__Exercise requirements__. Set down exactly the lines of the listing below, please, beginning with the first and ending with the line that holds "verkaufen. Dann wäre".

__Data for this exercise__.
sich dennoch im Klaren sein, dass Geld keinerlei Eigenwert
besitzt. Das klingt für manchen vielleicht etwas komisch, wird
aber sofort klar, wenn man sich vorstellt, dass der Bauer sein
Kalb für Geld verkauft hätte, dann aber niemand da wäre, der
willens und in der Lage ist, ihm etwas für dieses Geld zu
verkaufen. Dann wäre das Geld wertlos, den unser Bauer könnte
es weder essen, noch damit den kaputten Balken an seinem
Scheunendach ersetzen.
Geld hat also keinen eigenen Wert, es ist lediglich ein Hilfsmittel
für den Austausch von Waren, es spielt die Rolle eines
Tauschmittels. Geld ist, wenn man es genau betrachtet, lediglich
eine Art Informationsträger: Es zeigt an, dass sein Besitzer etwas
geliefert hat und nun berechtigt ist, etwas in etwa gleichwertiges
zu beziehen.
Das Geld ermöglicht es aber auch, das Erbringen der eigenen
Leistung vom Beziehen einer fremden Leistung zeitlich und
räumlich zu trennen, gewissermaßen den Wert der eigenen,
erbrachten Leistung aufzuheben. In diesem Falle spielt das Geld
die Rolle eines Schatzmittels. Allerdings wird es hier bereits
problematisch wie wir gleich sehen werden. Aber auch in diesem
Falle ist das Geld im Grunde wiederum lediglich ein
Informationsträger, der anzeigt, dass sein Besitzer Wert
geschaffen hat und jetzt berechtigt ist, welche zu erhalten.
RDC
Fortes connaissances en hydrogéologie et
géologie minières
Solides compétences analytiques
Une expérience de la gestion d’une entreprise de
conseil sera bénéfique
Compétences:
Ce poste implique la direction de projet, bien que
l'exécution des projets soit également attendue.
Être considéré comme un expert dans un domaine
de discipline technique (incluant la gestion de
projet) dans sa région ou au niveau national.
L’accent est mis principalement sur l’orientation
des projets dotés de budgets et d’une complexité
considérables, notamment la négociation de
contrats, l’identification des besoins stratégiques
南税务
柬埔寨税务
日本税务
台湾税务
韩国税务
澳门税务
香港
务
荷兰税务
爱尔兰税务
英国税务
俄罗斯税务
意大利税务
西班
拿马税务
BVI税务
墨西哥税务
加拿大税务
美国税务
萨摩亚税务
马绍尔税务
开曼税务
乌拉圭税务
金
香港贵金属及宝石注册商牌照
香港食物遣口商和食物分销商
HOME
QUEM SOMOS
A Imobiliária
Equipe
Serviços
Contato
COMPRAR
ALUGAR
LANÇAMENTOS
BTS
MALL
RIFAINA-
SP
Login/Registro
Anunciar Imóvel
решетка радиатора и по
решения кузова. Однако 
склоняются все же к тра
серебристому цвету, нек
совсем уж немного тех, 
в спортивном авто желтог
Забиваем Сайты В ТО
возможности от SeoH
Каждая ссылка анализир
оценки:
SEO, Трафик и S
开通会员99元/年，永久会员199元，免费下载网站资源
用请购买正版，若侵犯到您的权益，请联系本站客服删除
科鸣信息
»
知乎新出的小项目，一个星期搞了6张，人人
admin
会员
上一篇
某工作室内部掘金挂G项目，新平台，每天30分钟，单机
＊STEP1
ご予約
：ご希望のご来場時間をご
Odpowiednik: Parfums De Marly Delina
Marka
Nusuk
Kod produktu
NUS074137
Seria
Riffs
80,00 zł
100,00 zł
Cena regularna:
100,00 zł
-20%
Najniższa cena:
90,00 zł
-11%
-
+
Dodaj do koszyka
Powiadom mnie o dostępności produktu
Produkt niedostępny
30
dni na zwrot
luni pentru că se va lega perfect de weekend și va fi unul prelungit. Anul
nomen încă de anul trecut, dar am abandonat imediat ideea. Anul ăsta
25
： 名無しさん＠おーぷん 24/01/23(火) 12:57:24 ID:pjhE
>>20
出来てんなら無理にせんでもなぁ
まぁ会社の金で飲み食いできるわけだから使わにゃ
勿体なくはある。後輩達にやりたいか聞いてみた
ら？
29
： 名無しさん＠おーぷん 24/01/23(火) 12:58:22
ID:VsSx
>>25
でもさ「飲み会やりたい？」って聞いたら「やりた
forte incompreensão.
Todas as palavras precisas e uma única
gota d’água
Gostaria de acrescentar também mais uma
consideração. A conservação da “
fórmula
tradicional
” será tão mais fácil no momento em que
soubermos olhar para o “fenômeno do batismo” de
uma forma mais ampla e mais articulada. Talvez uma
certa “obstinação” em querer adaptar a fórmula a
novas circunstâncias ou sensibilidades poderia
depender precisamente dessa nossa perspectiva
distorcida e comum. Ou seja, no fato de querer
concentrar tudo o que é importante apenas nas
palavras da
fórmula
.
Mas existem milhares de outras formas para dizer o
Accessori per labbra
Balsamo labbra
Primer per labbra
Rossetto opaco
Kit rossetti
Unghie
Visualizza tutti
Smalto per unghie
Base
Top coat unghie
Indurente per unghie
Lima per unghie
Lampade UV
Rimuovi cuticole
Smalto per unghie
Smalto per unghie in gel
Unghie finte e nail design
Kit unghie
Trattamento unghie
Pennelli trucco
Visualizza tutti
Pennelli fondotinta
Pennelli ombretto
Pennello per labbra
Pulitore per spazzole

__The answer__.
sich dennoch im Klaren sein, dass Geld keinerlei Eigenwert
besitzt. Das klingt für manchen vielleicht etwas komisch, wird
aber sofort klar, wenn man sich vorstellt, dass der Bauer sein
Kalb für Geld verkauft hätte, dann aber niemand da wäre, der
willens und in der Lage ist, ihm etwas für dieses Geld zu
verkaufen. Dann wäre das Geld wertlos, den unser Bauer könnte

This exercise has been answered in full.